***** Dataset records *****

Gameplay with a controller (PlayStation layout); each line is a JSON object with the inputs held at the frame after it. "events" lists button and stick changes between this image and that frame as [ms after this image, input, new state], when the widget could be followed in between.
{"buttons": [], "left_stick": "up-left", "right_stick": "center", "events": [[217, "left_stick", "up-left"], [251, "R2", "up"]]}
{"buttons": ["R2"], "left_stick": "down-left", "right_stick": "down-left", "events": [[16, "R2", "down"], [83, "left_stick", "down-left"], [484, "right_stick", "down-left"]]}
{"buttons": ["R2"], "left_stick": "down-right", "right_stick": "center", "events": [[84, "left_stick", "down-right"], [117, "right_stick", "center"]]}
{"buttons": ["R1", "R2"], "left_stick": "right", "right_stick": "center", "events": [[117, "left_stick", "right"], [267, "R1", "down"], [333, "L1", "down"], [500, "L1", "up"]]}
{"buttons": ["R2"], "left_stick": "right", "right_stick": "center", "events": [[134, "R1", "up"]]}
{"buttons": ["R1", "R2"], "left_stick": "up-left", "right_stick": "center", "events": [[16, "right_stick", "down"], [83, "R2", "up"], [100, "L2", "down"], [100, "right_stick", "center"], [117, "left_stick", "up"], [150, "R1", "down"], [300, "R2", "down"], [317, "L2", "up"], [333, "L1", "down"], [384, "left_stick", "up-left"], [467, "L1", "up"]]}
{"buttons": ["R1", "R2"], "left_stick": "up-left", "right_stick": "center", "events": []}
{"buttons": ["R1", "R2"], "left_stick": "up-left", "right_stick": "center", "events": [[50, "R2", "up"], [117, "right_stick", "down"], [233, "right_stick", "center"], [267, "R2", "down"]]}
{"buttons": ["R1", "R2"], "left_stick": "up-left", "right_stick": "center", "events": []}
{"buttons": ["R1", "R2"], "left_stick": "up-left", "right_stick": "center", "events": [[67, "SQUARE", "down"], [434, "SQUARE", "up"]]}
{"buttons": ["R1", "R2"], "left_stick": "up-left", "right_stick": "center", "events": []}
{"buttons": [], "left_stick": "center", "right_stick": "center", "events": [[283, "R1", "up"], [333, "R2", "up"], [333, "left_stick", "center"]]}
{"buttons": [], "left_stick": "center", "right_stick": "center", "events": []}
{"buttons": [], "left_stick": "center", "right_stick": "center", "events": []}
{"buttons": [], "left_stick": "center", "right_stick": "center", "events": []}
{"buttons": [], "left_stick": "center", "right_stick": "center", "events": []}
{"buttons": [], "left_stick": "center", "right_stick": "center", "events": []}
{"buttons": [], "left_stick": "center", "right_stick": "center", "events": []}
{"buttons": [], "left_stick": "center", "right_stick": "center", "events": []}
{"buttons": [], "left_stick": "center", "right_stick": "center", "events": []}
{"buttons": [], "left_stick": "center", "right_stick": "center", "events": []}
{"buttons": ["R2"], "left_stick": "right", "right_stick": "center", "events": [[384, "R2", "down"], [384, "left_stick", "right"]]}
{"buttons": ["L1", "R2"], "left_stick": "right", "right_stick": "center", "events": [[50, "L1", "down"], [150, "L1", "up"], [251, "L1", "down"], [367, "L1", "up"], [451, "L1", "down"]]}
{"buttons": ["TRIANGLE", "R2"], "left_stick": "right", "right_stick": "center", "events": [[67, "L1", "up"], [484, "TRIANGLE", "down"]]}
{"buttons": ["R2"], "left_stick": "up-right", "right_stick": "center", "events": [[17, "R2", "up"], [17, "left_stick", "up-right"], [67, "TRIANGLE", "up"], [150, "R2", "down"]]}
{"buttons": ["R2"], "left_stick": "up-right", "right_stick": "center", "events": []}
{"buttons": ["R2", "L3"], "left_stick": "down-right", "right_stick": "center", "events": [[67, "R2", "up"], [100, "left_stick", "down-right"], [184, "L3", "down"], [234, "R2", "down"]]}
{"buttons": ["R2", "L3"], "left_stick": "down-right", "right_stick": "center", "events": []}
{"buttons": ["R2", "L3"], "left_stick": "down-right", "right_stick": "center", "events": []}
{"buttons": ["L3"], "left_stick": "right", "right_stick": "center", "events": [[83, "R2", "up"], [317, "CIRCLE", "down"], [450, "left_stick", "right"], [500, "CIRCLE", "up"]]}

*****

== Work task ==
From the records above, show each line that contains the word "TRIANGLE".

== Answer section ==
{"buttons": ["TRIANGLE", "R2"], "left_stick": "right", "right_stick": "center", "events": [[67, "L1", "up"], [484, "TRIANGLE", "down"]]}
{"buttons": ["R2"], "left_stick": "up-right", "right_stick": "center", "events": [[17, "R2", "up"], [17, "left_stick", "up-right"], [67, "TRIANGLE", "up"], [150, "R2", "down"]]}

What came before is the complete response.